As my faithful readers know, I don't regularly post on the weekend. Too busy, too much time I actually get to spend with the Mrs., too much fun stuff to do. But when something extraordinary happens, I believe it is necessary to let everyone know the impact and the sheer extraordinary-ness that has occurred.
Last night I got to see about 2 plays in the Orlando Magic vs. Cleveland Cavaliers game. But I saw the only play so far in the series that matters. Let's see if I can set the stage for y'all:
Cleveland has the best home record just about ever in the regular season. They have steamrolled through the playoffs going 8-0 in the first 2 rounds and winning every game by double digits. Cleveland has the best player in the world in Lebron James (LBJ from now on... I'm stealing from the Sports Guy, but who cares) and is not sure how long the home grown product is going to stick in town. The summer of 2010 is when LBJ is a free agent along with a slew of other young superstars waiting to go on to bigger things. If they want any chance of keeping him, they need to win; they need to win a championship.
Game 1 against Orlando was the epitome of Cleveland sports. The hype, the belief, the excitement, subsequently followed up with the disappointment, the shame and feeling of hopelessness.
How could a team with the best player in the world, the best home court record ever, and the experience of being there before lose to a team without their starting point guard, a coach who looks like Ron Jeremy and only one superstar who is too nice and can't make a shot further from 5 feet from the basket? (I'm asking the question too. I don't get it.)
The Cavs talked like they were confident after game 1. They knew what they had to do and they were determined. Game 2 comes along and in the first half it looks like it is over. Cleveland with a 23 point lead. Welcome back Cleveland, the series is yours for the taking.
Not so fast.
With a barage of 3's and hustle, the Magic pull some magic and not only come back, but take a 2 point lead with 1 second left in the fourth quarter. The air is dead in Cleveland. The bars are full of people swearing, saying how they've seen it before and there is no hope for the city. Ever. Not even Lebron, the best player alive. He's gone in 2010.
Except they didn't count on seeing something they had never seen before. The Cavs tried to run an inbounds play that isolated Lebron on an alley oop because he is a freak of an athlete and can jump over buildings.
Too bad the Magic knew it was coming (ok, everyone did but when your coach looks like a porn star, you can never be sure) and defended it well.
It looked as though Cleveland may not even get the ball in. Lebron was figured out and Mo Williams (the 2nd best scoring option) was throwing the ball in.
Then Lebron changed direction, going away from the basket. Mo saw him because LBJ was the only option. He wasn't looking anywhere else.

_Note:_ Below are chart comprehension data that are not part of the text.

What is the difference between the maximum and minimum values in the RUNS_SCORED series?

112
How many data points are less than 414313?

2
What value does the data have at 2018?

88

Mo passed it in to a fading away LBJ. With one second left his only option was to shoot. He's not the best shooter in the world. He has missed before. Plenty. Except this time, the best player in the world did something he had yet to do.
He buried the shot.
Big deal. People hit game winners all the time.
LBJ has too.
But not like this.
If he missed that shot, all hope in the city would be lost. The Cavs would not have been able to recover. The series would be over and Lebron would be lost in 2010. Guaranteed. Lebron has been dominant, but he has not truely been clutch.
That shot was so monumental, it most likely changed the outcome of the series. That shot most likely won the series for Cleveland. That shot made it possible for LBJ to go for a title. That shot made it possible for LBJ to repeat next year. That shot made it possible for LBJ to go down in history as not only one of the greatest athletes of all time, but also the most clutch player of all time.

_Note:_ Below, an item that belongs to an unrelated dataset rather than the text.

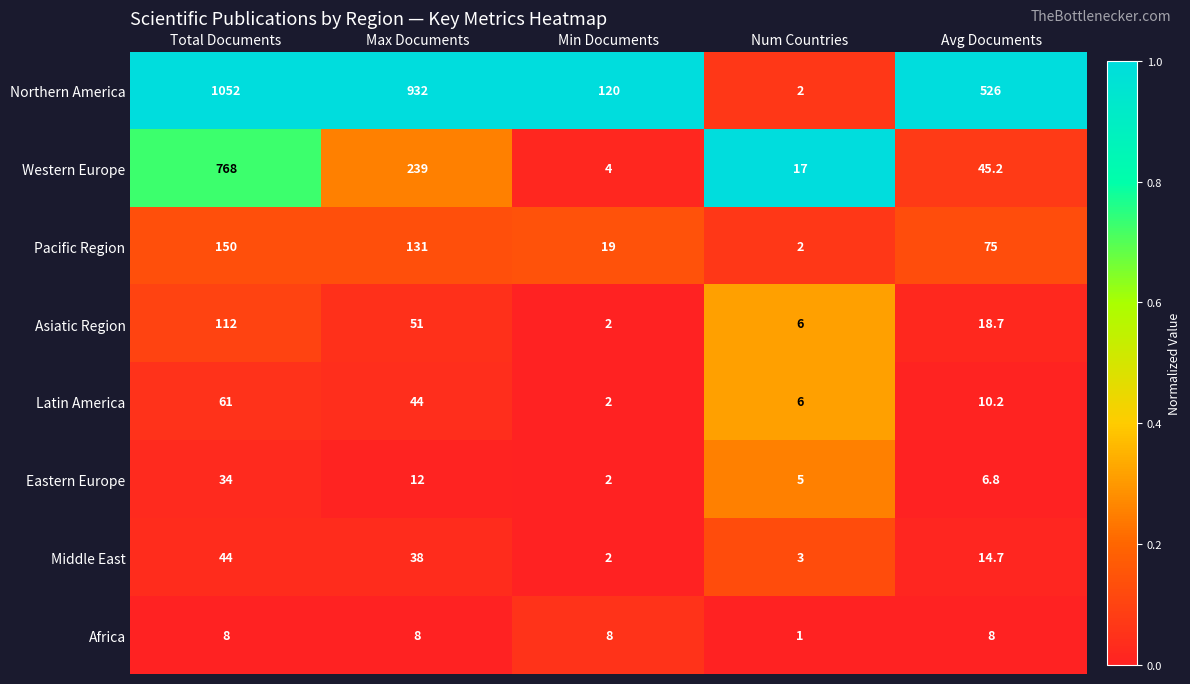

At which category is the sum across all series the highest?

Total Documents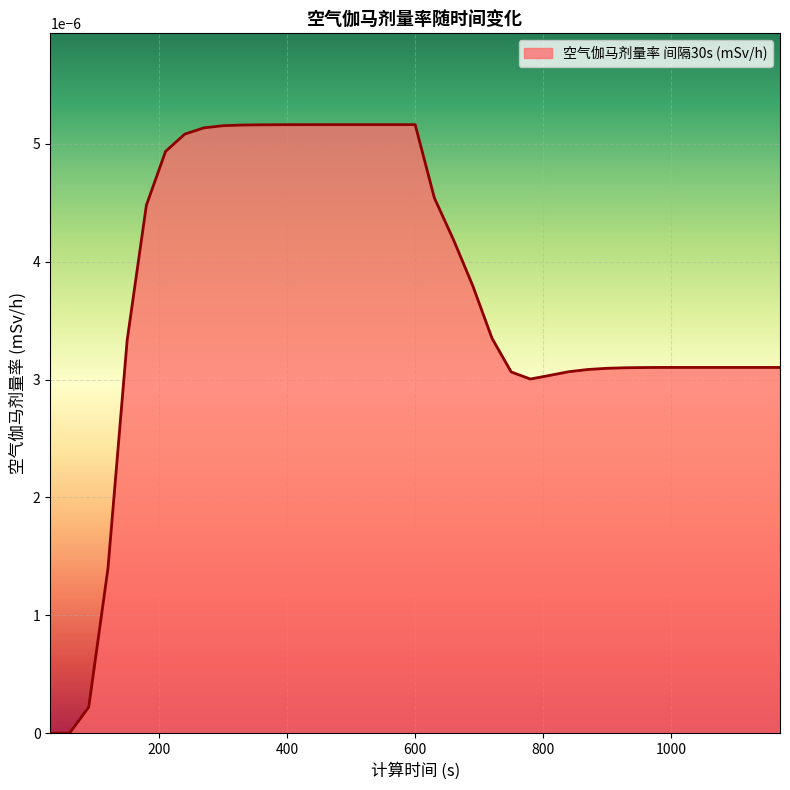

How many lines are shown in the chart?

1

That shot could concievable change the landscape of the NBA for the next decade. I'm not kidding. If Lebron wins the series, then wins the NBA title, he might stay in Cleveland. He might make a dynasty that we have yet to see from one player. The NBA title repeats have been about multiple greats on one team.
Shaq and Kobe.
MJ and Scottie.
Olajuwan and Robert Horry (ok, bad example).
The Lakers and Celts of the 70's and 80's had a slew of stars.
But no one has been able to dominate solo.
Is it possible that a star player takes a pay cut to go to Cleveland to be guaranteed a title with LBJ?
The ramifications of one shot by one player in one game will not be able to be judged for years. But it could be the biggest shot in the history of the NBA. It could change the future beyond anyone's imagination.
LBJ took a series with one shot.
We are all witnesses. (yes, I know its cheesy to steal that slogan but it works so well.)